> **ACTION ITEM**
Report each line of the rows below that contains the string "bars". Case counts, so match capitalization exactly.

> **RECORDED DATA**
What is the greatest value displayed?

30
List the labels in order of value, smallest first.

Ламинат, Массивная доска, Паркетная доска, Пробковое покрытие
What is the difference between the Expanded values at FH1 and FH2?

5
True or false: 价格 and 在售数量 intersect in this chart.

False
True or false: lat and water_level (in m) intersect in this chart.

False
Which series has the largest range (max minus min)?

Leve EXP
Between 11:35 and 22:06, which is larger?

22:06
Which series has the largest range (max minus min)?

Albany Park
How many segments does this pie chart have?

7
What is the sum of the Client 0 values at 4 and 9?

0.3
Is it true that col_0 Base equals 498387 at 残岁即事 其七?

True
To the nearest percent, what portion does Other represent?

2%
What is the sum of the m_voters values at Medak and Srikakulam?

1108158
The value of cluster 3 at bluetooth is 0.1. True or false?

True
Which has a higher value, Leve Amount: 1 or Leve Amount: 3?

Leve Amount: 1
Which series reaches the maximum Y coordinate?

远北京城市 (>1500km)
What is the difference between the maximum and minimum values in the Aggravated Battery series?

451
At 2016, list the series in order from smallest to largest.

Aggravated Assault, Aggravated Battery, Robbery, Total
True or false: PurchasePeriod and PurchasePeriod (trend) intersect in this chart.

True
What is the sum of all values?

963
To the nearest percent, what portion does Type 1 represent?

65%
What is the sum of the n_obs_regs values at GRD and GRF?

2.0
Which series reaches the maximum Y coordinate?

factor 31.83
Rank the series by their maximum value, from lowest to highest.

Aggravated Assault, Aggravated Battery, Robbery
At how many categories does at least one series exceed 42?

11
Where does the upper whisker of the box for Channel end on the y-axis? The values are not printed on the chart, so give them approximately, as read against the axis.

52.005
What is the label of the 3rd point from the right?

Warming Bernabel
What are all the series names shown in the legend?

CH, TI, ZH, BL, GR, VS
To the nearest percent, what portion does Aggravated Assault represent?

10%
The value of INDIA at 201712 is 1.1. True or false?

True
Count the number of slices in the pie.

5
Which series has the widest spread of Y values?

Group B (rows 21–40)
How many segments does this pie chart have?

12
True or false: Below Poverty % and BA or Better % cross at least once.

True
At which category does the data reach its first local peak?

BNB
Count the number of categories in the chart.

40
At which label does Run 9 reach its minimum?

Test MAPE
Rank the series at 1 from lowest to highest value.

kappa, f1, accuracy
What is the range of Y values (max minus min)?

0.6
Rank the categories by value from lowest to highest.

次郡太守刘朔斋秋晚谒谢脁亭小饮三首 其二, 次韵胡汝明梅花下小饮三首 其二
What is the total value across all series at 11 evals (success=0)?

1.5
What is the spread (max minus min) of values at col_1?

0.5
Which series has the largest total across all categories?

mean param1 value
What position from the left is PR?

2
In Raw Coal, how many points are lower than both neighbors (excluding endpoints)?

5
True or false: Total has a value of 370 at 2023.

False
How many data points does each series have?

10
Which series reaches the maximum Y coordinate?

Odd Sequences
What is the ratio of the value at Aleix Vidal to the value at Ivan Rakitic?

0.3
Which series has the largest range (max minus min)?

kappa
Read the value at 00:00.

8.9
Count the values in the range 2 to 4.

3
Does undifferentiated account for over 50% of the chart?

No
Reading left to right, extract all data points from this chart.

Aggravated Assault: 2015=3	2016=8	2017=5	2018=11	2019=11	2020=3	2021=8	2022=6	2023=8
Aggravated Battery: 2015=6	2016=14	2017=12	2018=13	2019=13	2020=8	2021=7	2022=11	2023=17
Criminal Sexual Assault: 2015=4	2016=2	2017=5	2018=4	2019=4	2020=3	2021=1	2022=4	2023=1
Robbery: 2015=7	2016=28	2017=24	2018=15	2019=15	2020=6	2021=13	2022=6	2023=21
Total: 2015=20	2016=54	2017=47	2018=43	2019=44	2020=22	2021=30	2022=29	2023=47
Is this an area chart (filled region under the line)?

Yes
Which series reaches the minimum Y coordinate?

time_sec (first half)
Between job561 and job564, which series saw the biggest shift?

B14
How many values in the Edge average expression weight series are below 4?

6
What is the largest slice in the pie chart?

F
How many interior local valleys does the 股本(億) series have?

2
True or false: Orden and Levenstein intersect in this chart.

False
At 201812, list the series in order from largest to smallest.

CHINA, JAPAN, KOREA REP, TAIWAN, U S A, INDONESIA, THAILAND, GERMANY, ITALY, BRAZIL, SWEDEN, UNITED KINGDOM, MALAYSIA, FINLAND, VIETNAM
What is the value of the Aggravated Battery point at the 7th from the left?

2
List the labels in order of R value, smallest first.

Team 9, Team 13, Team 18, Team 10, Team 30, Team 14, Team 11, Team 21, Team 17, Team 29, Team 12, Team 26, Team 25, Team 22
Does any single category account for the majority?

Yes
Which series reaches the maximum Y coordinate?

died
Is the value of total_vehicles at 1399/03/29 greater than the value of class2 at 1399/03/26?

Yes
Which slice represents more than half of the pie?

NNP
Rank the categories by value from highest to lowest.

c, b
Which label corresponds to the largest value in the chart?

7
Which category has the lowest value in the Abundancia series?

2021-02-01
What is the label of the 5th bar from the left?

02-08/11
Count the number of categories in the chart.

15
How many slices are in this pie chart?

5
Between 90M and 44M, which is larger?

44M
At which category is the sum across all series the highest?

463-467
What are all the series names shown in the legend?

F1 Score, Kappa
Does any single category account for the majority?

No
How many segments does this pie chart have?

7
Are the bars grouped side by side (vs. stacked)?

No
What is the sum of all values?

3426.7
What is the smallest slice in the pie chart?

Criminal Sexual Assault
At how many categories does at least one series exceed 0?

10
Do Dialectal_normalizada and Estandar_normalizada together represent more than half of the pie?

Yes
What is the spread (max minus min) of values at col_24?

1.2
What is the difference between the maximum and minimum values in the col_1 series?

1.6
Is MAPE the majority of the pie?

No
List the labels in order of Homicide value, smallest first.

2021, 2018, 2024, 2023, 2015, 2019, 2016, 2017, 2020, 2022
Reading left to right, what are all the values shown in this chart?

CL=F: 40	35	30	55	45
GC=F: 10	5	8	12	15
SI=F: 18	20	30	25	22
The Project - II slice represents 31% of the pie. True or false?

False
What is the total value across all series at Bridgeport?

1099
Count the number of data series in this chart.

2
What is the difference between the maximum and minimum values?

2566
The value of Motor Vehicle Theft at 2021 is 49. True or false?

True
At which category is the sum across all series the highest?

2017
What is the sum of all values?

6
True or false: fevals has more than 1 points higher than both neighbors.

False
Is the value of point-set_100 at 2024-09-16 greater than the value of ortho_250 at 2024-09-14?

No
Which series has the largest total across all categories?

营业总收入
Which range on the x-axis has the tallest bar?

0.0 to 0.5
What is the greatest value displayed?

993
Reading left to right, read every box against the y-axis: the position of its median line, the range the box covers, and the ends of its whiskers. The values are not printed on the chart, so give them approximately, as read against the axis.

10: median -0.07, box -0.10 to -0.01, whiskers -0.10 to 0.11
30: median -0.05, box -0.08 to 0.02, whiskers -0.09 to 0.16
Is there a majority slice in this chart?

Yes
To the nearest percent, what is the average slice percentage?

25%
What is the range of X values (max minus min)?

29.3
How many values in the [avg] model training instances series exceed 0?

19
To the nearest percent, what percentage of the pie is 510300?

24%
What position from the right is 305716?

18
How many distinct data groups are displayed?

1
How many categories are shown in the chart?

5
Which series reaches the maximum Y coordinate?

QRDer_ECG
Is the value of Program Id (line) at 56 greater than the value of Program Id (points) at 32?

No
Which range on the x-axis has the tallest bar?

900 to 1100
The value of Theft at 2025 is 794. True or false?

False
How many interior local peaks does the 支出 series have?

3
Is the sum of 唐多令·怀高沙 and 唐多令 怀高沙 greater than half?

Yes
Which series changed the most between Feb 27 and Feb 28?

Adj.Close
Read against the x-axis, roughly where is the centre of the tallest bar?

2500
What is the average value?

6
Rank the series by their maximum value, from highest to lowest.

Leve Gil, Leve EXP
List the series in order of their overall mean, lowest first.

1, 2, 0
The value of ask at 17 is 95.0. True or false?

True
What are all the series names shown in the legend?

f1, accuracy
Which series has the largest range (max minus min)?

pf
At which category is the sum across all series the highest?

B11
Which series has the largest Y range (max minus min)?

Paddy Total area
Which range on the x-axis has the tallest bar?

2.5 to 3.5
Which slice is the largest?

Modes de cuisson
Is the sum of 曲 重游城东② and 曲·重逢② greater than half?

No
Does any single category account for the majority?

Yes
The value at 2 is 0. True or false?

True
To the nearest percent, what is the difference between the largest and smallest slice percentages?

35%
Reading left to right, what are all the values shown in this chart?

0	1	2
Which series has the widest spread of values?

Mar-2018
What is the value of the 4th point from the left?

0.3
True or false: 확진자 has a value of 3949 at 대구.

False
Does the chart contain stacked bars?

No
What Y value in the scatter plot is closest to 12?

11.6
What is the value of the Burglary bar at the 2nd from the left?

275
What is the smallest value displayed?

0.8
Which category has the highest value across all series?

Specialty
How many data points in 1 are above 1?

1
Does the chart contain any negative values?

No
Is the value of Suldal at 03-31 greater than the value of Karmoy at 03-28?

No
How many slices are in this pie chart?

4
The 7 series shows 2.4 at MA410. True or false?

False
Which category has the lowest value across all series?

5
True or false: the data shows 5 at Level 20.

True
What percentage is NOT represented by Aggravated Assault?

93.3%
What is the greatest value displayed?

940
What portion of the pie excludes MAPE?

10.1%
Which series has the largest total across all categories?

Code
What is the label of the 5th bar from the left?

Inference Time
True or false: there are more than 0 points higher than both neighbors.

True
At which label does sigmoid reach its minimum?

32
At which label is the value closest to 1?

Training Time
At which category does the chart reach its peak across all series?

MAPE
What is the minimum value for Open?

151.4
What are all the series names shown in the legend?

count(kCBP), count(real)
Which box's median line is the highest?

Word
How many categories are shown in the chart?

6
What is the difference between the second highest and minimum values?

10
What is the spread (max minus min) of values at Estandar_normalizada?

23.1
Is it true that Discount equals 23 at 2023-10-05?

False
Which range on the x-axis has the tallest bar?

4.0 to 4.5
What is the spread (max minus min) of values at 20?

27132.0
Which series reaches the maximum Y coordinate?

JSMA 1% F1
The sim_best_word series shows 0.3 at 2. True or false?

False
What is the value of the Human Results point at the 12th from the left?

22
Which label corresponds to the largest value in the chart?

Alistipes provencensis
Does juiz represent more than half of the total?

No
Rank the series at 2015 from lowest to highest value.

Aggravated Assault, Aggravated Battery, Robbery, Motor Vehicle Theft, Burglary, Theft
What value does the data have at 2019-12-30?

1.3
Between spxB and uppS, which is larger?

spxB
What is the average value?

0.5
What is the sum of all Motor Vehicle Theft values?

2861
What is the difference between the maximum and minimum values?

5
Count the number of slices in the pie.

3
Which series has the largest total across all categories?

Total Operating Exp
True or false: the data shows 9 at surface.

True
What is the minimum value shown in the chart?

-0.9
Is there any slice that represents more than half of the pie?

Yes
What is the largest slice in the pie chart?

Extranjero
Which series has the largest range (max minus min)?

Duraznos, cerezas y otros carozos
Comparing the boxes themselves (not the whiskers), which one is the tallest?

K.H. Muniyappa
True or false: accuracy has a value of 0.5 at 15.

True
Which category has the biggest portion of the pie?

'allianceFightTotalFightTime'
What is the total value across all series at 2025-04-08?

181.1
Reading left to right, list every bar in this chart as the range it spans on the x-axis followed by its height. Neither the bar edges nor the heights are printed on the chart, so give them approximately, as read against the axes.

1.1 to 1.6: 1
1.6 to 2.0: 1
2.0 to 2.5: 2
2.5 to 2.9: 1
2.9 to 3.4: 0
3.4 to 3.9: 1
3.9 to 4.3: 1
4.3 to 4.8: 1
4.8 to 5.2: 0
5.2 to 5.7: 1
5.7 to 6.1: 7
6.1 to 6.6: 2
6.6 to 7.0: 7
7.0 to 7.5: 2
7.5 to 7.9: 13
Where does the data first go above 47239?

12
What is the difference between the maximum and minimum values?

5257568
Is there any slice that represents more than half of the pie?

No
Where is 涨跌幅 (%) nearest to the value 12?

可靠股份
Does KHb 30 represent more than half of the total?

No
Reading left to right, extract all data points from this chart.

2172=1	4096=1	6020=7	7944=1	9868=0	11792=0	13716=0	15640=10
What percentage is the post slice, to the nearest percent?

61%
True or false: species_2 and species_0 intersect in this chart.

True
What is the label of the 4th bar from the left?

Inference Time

> **EXERCISE SOLUTION**
Are the bars grouped side by side (vs. stacked)?
Does the chart contain stacked bars?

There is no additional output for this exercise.